The moment Colton pulls to a stop in the driveway, I bound out of his truck, phone already in hand. My brother and his wife step past me on the way into their newly finished house, where I’ve been staying in a guest room that still smells of paint and sawdust. I lift a hand as I perch on the top step of the porch and press the phone to my ear.
Normally, Frank picks up immediately. Tonight, he misses both the first and second ring.
“Hey.” His voice is heavy when he finally answers, but I smile anyway.
“God, it’s so good to hear your voice.” I run my fingers over the porch step, feeling the grain of the wood bump against my skin. Some evenings, I’m so tired of sharing that Frank does all the talking. Others, like tonight, I can’t wait to tell him all the things my family and I worked through.

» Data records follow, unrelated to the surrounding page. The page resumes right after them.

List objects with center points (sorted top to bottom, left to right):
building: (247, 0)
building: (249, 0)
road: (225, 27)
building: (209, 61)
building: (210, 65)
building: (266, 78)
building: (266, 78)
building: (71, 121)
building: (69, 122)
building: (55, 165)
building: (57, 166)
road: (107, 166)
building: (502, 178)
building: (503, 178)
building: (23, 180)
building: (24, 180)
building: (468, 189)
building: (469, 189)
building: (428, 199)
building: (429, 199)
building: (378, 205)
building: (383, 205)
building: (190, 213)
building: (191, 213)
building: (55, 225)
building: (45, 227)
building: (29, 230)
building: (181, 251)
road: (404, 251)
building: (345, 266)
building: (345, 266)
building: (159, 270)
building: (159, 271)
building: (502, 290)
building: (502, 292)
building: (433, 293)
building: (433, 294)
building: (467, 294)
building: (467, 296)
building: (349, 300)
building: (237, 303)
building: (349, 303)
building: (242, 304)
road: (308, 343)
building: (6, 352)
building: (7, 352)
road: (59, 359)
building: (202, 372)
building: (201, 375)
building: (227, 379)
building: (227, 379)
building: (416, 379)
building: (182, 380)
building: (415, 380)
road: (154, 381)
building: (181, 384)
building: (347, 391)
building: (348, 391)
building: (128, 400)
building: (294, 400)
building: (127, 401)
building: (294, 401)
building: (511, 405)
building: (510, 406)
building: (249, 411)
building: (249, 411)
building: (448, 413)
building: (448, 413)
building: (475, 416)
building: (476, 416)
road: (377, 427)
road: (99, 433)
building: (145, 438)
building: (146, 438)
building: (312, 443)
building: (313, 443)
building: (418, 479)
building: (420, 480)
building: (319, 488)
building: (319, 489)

“Likewise.” The one-word answer is out of character, but his voice is so bland, he must be tired. “How’s your dad?”
“He’s good. Improving daily. Looks like they’re going to send him home soon and don’t expect he’ll have many lingering issues.” I tell him about today’s conversations, about the apologies. “It’s not perfect, but it’s better. It’s like a weight has been lifted off my shoulders. And it’s all because of you.” I tell him everything I’ve been thinking, beaming as I express my gratitude to the one person in the world who stopped long enough to see me and call me on my bullshit.
There’s a long pause before he replies and when he does, everything still seems wrong. “Good,” he finally says. “I’m glad.”
These short, cold answers aren’t like him and worry settles onto my back, clutches at my shoulders, and starts whispering in my ear. “Hey,” I say, drawing my brows together. “Are you okay?”
He laughs and it’s so out of character, so harsh and bitter, that I sit up straight. “No, Sarah, I’m not okay.”
His voice is thick.
Slurred.
Like he’s trying to speak through cotton.
Like he’s drunk.
“What happened?” I ask, immediately on edge.
“I got fired. That’s what happened. Bree told Brian Kent that you left because of me, because I broke your heart, and they believed her. They weren’t even a little interested in hearing my side of things. She won. That crazy bitch finally won.”
“Oh, Frank. I’m so sorry.”
“It’s fine,” he replies though I can tell he’s nowhere close to fine.